### YOUR OBJECTIVE:
Answer these from the post on copyright in Indian academic publishing:
(a) Which two provisions of the Copyright Act did the earlier post point to as possible areas of challenge?
(b) What wording in Section 19(3) did the 2012 amendments replace?
(c) What reward do authors get in place of financial return?

PASSAGE: Begin

Royalties And Research: A Forgotten Faultline In Indian Copyright Law?

By Anushka Aggarwal

The recent controversy over access to academic materials in India has, unsurprisingly, sparked conversations about systemic barriers to knowledge. For many academics, the immediate flashpoint, whether students and researchers can access scholarly works through platforms like Sci-Hub or LibGen, reflects a much deeper problem: the structure of publishing agreements themselves.

In an earlier post, it was noted that this debate should push us to look beyond piracy and injunctions, towards an often neglected question: Are the copyright assignment agreements that regulate academic publishing in India even valid? It had then pointed to two underexplored provisions, Sections 19(3) and 19A of the Copyright Act, as possible areas of challenge. This post builds on that starting point. 

Section 19(3): The Royalty Mandate

After the 2012 amendments, Section 19(3) of the Copyright Act, 1957 requires that any valid assignment of copyright must “specify the royalty and other consideration payable to the author”. This replaced the earlier formulation, “royalty payable, if any,” with a mandatory requirement, aimed at strengthening authors’ bargaining power. The amendment was drafted with film and music industry in mind, and the courts have been clear that royalties should mean real, quantifiable payments.

Academic publishing, however, operates on an entirely different model. Standard journal agreements require authors to assign copyright but contain no reference to royalties. While some publishers, particularly in open-access or book publishing, use licensing models, journal publishing overwhelmingly relies on assignments. Non-exclusive licenses are legally possible, but in practice publishers prefer assignment because it secures control over indexing, dissemination, and enforcement. As a result, assignment remains the prevailing norm in this sector. Correspondingly, the global standard is “zero-royalty,” and journals would justify this on the ground that they bear costs of peer review, editing, and dissemination. Authors, in turn, would accept the bargain because their reward lies more in visibility, career advancement, and scholarly recognition rather than financial return.

PASSAGE: End
INFORMATION SUPPLIED: Begin

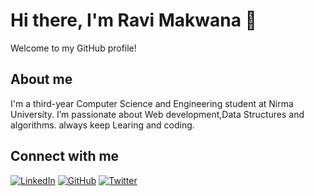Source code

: # Hi there, I'm Ravi Makwana 👋

Welcome to my GitHub profile!

## About me 
I'm a third-year Computer Science and Engineering student at Nirma University. I’m passionate about Web development,Data Structures and algorithms. always keep Learing and
coding.

## Connect with me

[![LinkedIn](https://img.shields.io/badge/LinkedIn-%230077B5?style=flat&logo=linkedin&logoColor=white&color=black)](https://www.linkedin.com/in/ravi-makwana-865061288)
[![GitHub](https://img.shields.io/badge/GitHub-%23121011?style=flat&logo=github&logoColor=white)](https://github.com/Ravi-Makwana18)
[![Twitter](https://img.shields.io/badge/Twitter-%231DA1F2?style=flat&logo=twitter&logoColor=white)](https://twitter.com/your-profile)
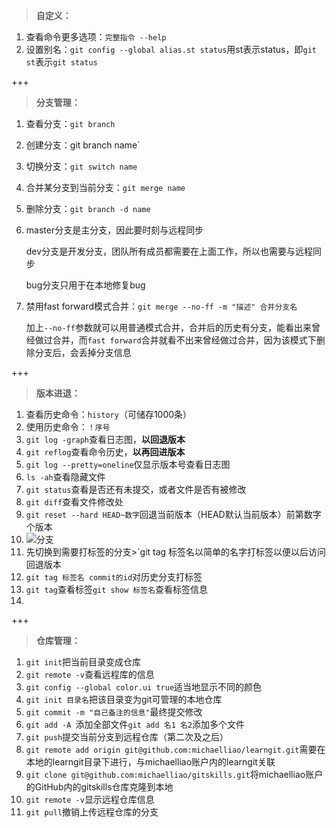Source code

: > **自定义：**

1. 查看命令更多选项：`完整指令 --help`
2. 设置别名：`git config --global alias.st status`用st表示status，即`git st`表示`git status`

+++

> **分支管理：**

1. 查看分支：`git branch`

2. 创建分支：git branch name`

3. 切换分支：`git switch name`

4. 合并某分支到当前分支：`git merge name`

5. 删除分支：`git branch -d name`

6. master分支是主分支，因此要时刻与远程同步

   dev分支是开发分支，团队所有成员都需要在上面工作，所以也需要与远程同步

   bug分支只用于在本地修复bug

7. 禁用fast forward模式合并：`git merge --no-ff -m "描述" 合并分支名`

    加上`--no-ff`参数就可以用普通模式合并，合并后的历史有分支，能看出来曾经做过合并，而`fast forward`合并就看不出来曾经做过合并，因为该模式下删除分支后，会丢掉分支信息

+++

> **版本进退：**

1. 查看历史命令：`history`（可储存1000条）
2. 使用历史命令：`！序号`
3. `git log -graph`查看日志图，**以回退版本**
4. `git reflog`查看命令历史，**以再回进版本**
5. `git log --pretty=oneline`仅显示版本号查看日志图
6. `ls -ah`查看隐藏文件
7. `git status`查看是否还有未提交，或者文件是否有被修改
8. `git diff`查看文件修改处
9. `git reset --hard HEAD~数字`回退当前版本（HEAD默认当前版本）前第数字个版本
10. ![分支](C:\Users\16404\Desktop\分支.jpg)
11. 先切换到需要打标签的分支>`git tag 标签名以简单的名字打标签以便以后访问回退版本
12. `git tag 标签名 commit的id`对历史分支打标签
13. `git tag`查看标签`git show 标签名`查看标签信息
14. 

+++

> **仓库管理：**

1. `git init`把当前目录变成仓库
2. `git remote -v`查看远程库的信息
3. `git config --global color.ui true`适当地显示不同的颜色
4. `git init 目录名`把该目录变为git可管理的本地仓库
5. `git commit -m "自己备注的信息"`最终提交修改
6. `git add -A `添加全部文件`git add 名1 名2`添加多个文件
7. `git push`提交当前分支到远程仓库（第二次及之后）
8. `git remote add origin git@github.com:michaelliao/learngit.git`需要在本地的learngit目录下进行，与michaelliao账户内的learngit关联
9. `git clone git@github.com:michaelliao/gitskills.git`将michaelliao账户的GitHub内的gitskills仓库克隆到本地
10. `git remote -v`显示远程仓库信息
11. `git pull`撤销上传远程仓库的分支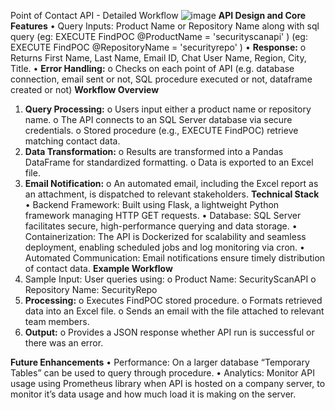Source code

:  Point of Contact API - Detailed Workflow
 ![image](https://github.com/user-attachments/assets/cf22cb2a-85fb-4ef9-8182-d1796af52e8b)
**API Design and Core Features**
•	Query Inputs: Product Name or Repository Name along with sql query 
                         (eg: EXECUTE FindPOC @ProductName = 'securityscanapi' )
		         (eg: EXECUTE FindPOC @RepositoryName = 'securityrepo' )
•	**Response:**
o	Returns First Name, Last Name, Email ID, Chat User Name, Region, City, Title.
•	**Error Handling:**
o	Checks on each point of API (e.g. database connection, email sent or not, SQL procedure executed or not, dataframe created or not)
        **Workflow Overview**
1.	**Query Processing:**
o	Users input either a product name or repository name.
o	The API connects to an SQL Server database via secure credentials.
o	Stored procedure (e.g., EXECUTE FindPOC) retrieve matching contact data.
2.	**Data Transformation:**
o	Results are transformed into a Pandas DataFrame for standardized formatting.
o	Data is exported to an Excel file.
3.	**Email Notification:**
o	An automated email, including the Excel report as an attachment, is dispatched to relevant stakeholders.
**Technical Stack**
•	Backend Framework: Built using Flask, a lightweight Python framework managing HTTP GET requests.
•	Database: SQL Server facilitates secure, high-performance querying and data storage.
•	Containerization: The API is Dockerized for scalability and seamless deployment, enabling scheduled jobs and log monitoring via cron.
•	Automated Communication: Email notifications ensure timely distribution of contact data.
**Example Workflow**
1.	Sample Input: User queries using:
o	Product Name: SecurityScanAPI
o	Repository Name: SecurityRepo
2.	**Processing:**
o	Executes FindPOC stored procedure.
o	Formats retrieved data into an Excel file.
o	Sends an email with the file attached to relevant team members.
3.	**Output:**
o	Provides a JSON response whether API run is successful or there was an error.

**Future Enhancements**
•	Performance: On a larger database “Temporary Tables” can be used to query through procedure.
•	Analytics: Monitor API usage using Prometheus library when API is hosted on a company server, to monitor it’s data usage and how much load it is making on the server.
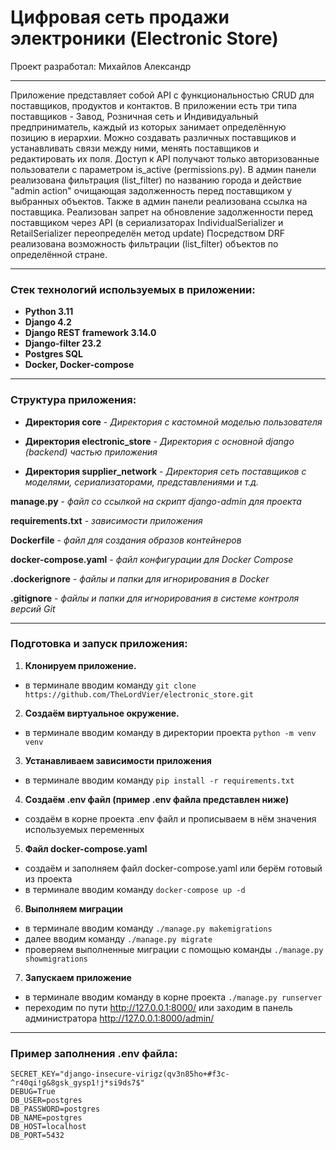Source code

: #                       Цифровая сеть продажи электроники (Electronic Store)

Проект разработал: Михайлов Александр

____

Приложение представляет собой API с функциональностью CRUD для поставщиков, продуктов и контактов.
В приложении есть три типа поставщиков - Завод, Розничная сеть и Индивидуальный предприниматель, каждый из которых 
занимает определённую позицию в иерархии. Можно создавать различных поставщиков и устанавливать связи между ними,
менять поставщиков и редактировать их поля. Доступ к API получают только авторизованные пользователи с параметром
is_active (permissions.py).
В админ панели реализована фильтрация (list_filter) по названию города и действие "admin action" очищающая
задолженность перед поставщиком у выбранных объектов. Также в админ панели реализована ссылка на поставщика.
Реализован запрет на обновление задолженности перед поставщиком через API (в сериализаторах IndividualSerializer и
RetailSerializer переопределён метод update)
Посредством DRF реализована возможность фильтрации (list_filter) объектов по определённой стране.

____

### Cтек технологий используемых в приложении:

- **Python 3.11**
- **Django 4.2**
- **Django REST framework 3.14.0**
- **Django-filter 23.2**
- **Postgres SQL**
- **Docker, Docker-compose**

____

### Структура приложения:


- **Директория core** - *Директория c кастомной моделью пользователя*

- **Директория electronic_store** - *Директория с основной django (backend) частью приложения*

- **Директория supplier_network** - *Директория сеть поставщиков с моделями, сериализаторами, представлениями и т.д.*


**manage.py** - *файл со ссылкой на скрипт django-admin для проекта*

**requirements.txt** - *зависимости приложения*

**Dockerfile** - *файл для создания образов контейнеров*

**docker-compose.yaml** - *файл конфигурации для Docker Compose*

**.dockerignore** - *файлы и папки для игнорирования в Docker*

**.gitignore** - *файлы и папки для игнорирования в системе контроля версий Git*

____

### Подготовка и запуск приложения:

1. **Клонируем приложение.**
 - в терминале вводим команду `git clone https://github.com/TheLordVier/electronic_store.git`
2. **Создаём виртуальное окружение.**
 - в терминале вводим команду в директории проекта `python -m venv venv`
3. **Устанавливаем зависимости приложения**
 - в терминале вводим команду `pip install -r requirements.txt` 
4. **Создаём .env файл (пример .env файла представлен ниже)**
 - создаём в корне проекта .env файл и прописываем в нём значения используемых переменных
5. **Файл docker-compose.yaml**
 - создаём и заполняем файл docker-compose.yaml или берём готовый из проекта
 - в терминале вводим команду `docker-compose up -d` 
6. **Выполняем миграции**
 - в терминале вводим команду `./manage.py makemigrations`
 - далее вводим команду `./manage.py migrate`
 - проверяем выполненные миграции с помощью команды `./manage.py showmigrations`
7. **Запускаем приложение**
 - в терминале вводим команду в корне проекта `./manage.py runserver`
 - переходим по пути http://127.0.0.1:8000/ или заходим в панель администратора http://127.0.0.1:8000/admin/

____

### Пример заполнения .env файла:

    SECRET_KEY="django-insecure-virigz(qv3n85ho+#f3c-^r40qi!g&8gsk_gysp1!j*si9ds7$"
    DEBUG=True
    DB_USER=postgres
    DB_PASSWORD=postgres
    DB_NAME=postgres
    DB_HOST=localhost
    DB_PORT=5432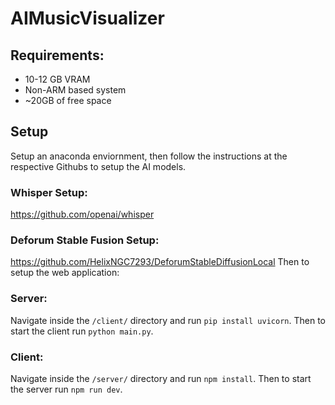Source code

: # AIMusicVisualizer
## Requirements:
- 10-12 GB VRAM
- Non-ARM based system
- ~20GB of free space
## Setup
Setup an anaconda enviornment, then follow the instructions at the respective Githubs to setup the AI models.
### Whisper Setup:
https://github.com/openai/whisper
### Deforum Stable Fusion Setup:
https://github.com/HelixNGC7293/DeforumStableDiffusionLocal
Then to setup the web application:
### Server:
Navigate inside the `/client/` directory and run `pip install uvicorn`.
Then to start the client run `python main.py`.
### Client:
Navigate inside the `/server/` directory and run `npm install`.
Then to start the server run `npm run dev`.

INFORMATION SUPPLIED: End

### SOLUTION FOR THIS EXERCISE:
(a) Sections 19(3) and 19A.
(b) "royalty payable, if any"
(c) Visibility, career advancement, and scholarly recognition.